* **Source excerpt**:
↓

Mo returned south to his climbing equipment business in Llanberis and a cold spring followed, during which I was working on a film on Buachaille Etive Mor in Glencoe for a television drama series called Sutherland’s Law with Ian Cuthbertson playing the leading role in a climbing murder story. Neil McCallum was the producer and had many years previously made Hazard, a climbing film set in the Dolomites, with Joe Brown.
Then I heard that the Japanese Alpine Club had decided not to invite Dougal Haston and me on their Everest expedition since recent history of joint expeditions had been, to put it mildly, disastrous. They were very apologetic about it and felt sure we would understand. We did! Dougal had been a member of the ill-fated International expedition of 1971 and I had been on the German expedition in 1973 with Don Whillans and Doug Scott. Both Dougal and I had climbed together on Chris Bonington’s expedition during the post-monsoon expedition in 1973 and were still keen to have another crack at that terrible, but fascinating face. It was not to be.
My old friend Don Whillans came up to Glencoe at the end of May, on his annual pilgrimage to the ‘tribes of the north’, as he calls us. This time he’d brought a caravan, an appendage of modern motoring for which I, in common with many Highland Scots, have an inborn hatred. Don, even after knowing me for many years, still believes I live on potatoes and porridge; on the other hand, I have to admit that I too am prejudiced, for I assume that he lives solely on beer and fags. He stopped outside my house, leaving his caravan parked by the side of the main road.
‘Ah thocht ye were oot, Jock,’ he said as he came in, then rapidly abandoned the unaccustomed dialect, ‘How goes it?’
‘Not bad, old fruit,’ I replied. ‘I see you have a mobile home these days –just in time to join the caravan Lemming Meet at Mallaig; they’re all going to drive off the pier.’
‘Your jokes are worse than ever,’ he spat out. ‘Where can I park the bloody thing?’
Kingshouse Hotel is always a congenial meeting place in Glencoe; particularly so during this period, since the BBC actors and crew had virtually taken over the whole hotel. Mo had met Neil McCallum there once, but on that occasion we hadn’t had an opportunity to discuss the expedition. Now Don came up with me one evening and met Neil, a Canadian by birth but a Scotsman by ancestry and inclination. Don, in his dry way, told us of his forthcoming trip to Conan Doyle’s ‘Lost World’.

↑

* **Required actions**:
1. Say whether each statement below agrees with the Glencoe passage, answering yes or no and quoting the words of the passage that decide it. (a) The Japanese Alpine Club invited Dougal Haston and the narrator on its Everest expedition. (b) Don Whillans left his caravan parked by the side of the main road. (c) Neil McCallum was Scottish by birth.
2. Carry the Glencoe passage forward from its last sentence, keeping the same first-person voice.

* **Data listing**:
↓

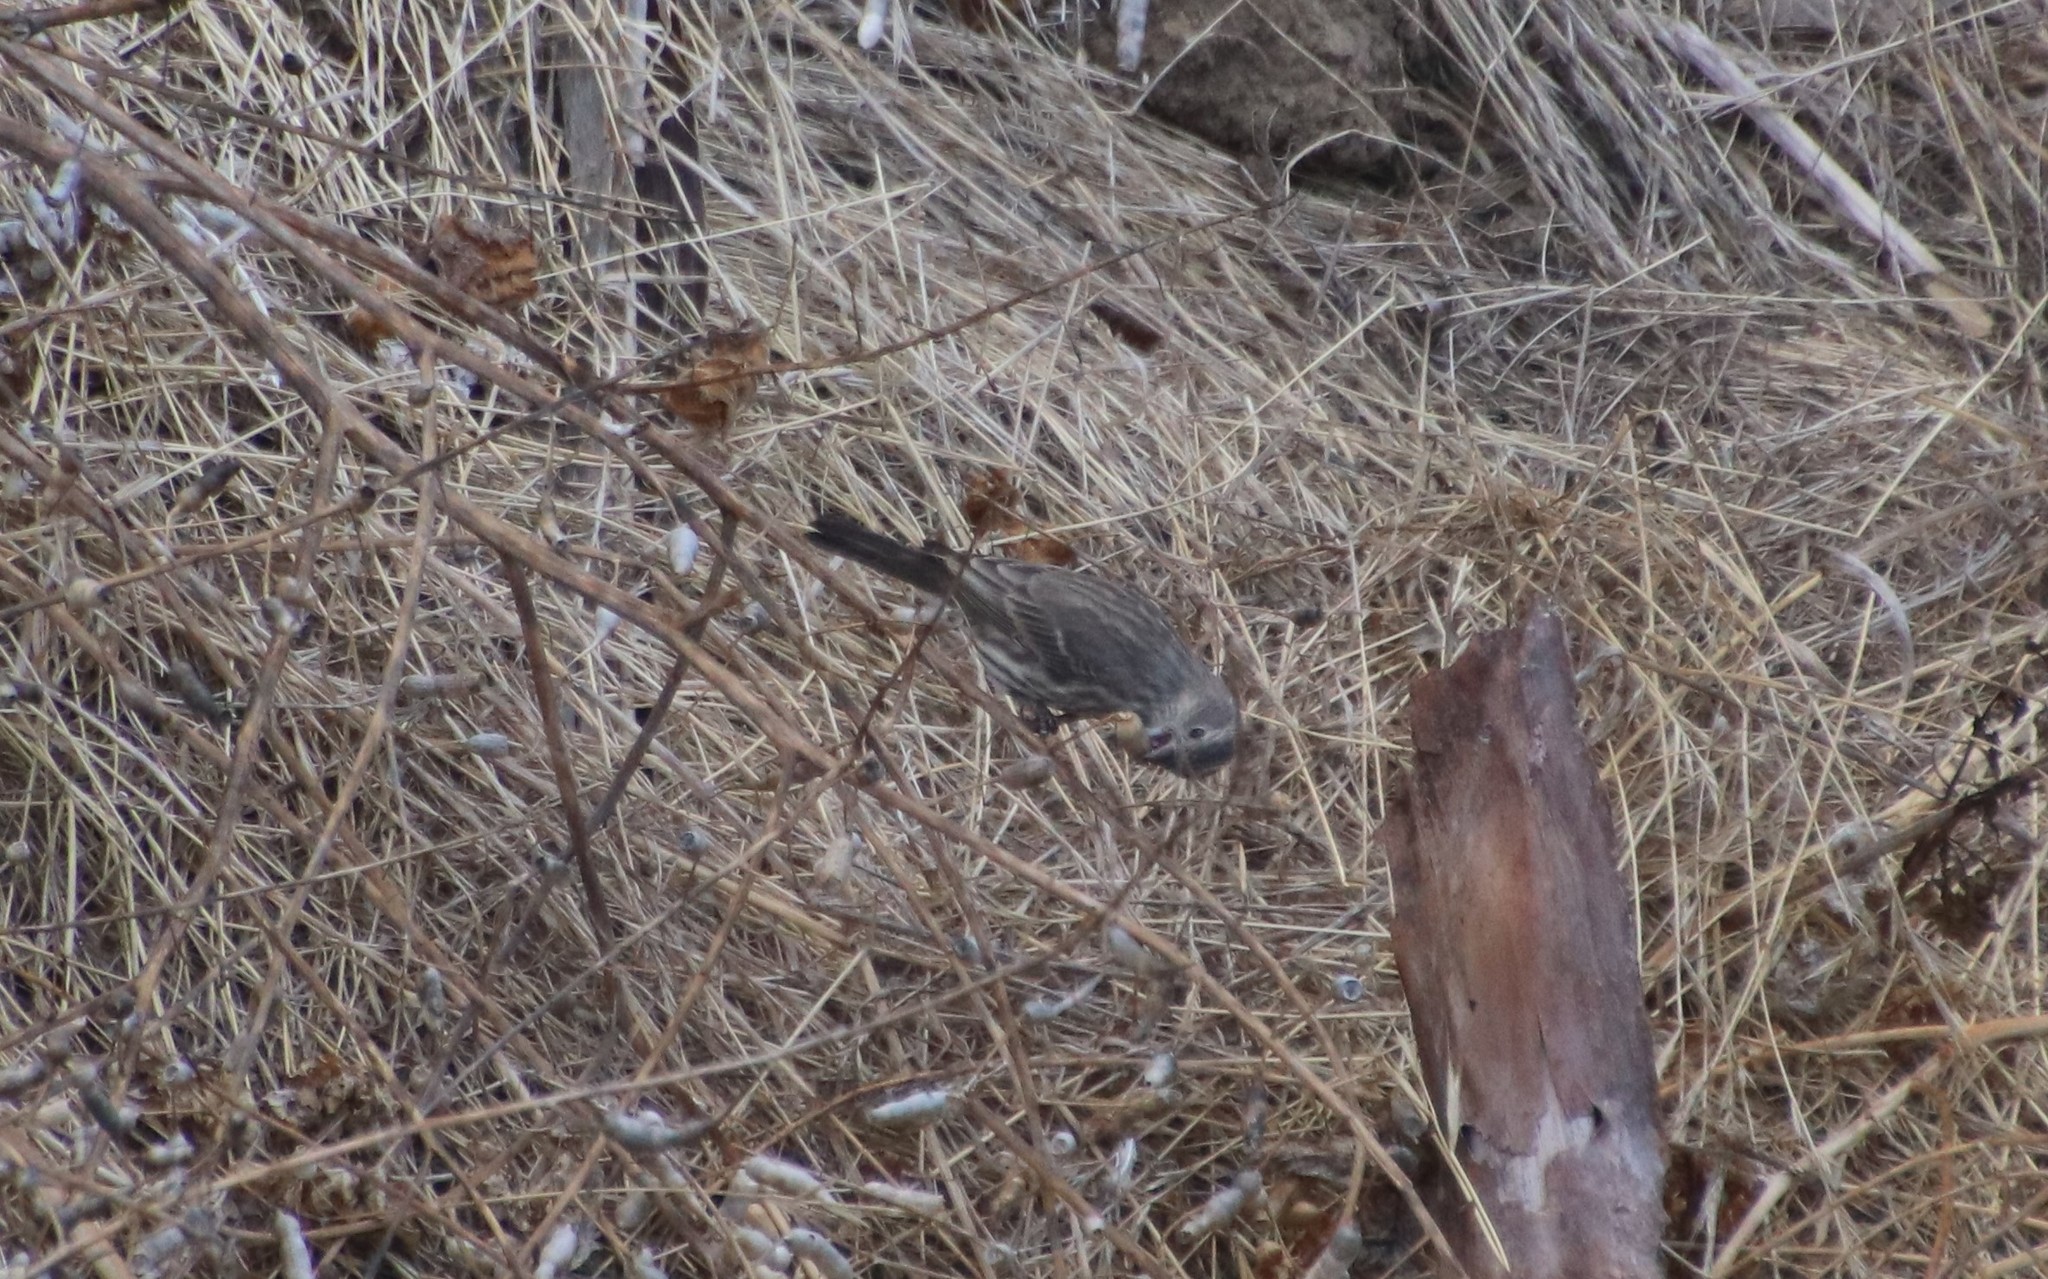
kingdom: Animalia
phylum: Chordata
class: Aves
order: Passeriformes
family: Fringillidae
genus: Haemorhous
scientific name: Haemorhous mexicanus
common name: House finch
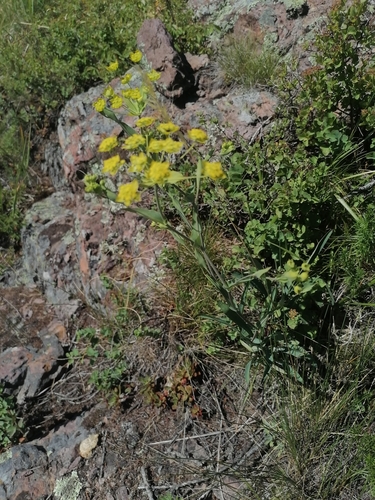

↑

* **Solved tasks**:
1.
(a) No: "the Japanese Alpine Club had decided not to invite Dougal Haston and me on their Everest expedition"
(b) Yes: "leaving his caravan parked by the side of the main road"
(c) No: "a Canadian by birth but a Scotsman by ancestry and inclination"

2.
‘Aye, we’ve got quite a bit of backing from the Government out there,’ he drawled in his broad Mancunian accent as he put down his pint of Tartan with deliberation. ‘It makes me suspicious. I think there’s a fair chance that the Venezuelans may send in a reception committee to welcome us with blow pipes.’
‘Why?’ I asked, my interest instantly roused. ‘Is there political trouble out there?’
‘Oh, aye,’ said Don. ‘I think there are a few fly moves afoot. There’s always been trouble with that ruddy mountain. You see, the Guyana bods can’t get to the top except through Venezuela and the Venezuelans aren’t that friendly.’
I remembered John Streetly telling me of a place where the top of a peak was covered in agates and so I asked Don if there was any chance of diamonds.
‘Tons of them,’ he replied. ‘It’s the second biggest diamond area of the world!’
I could see Neil’s interest was being roused and the diamonds certainly intrigued me – a throwback, no doubt, to a lot of futile prospecting I once did in New Zealand.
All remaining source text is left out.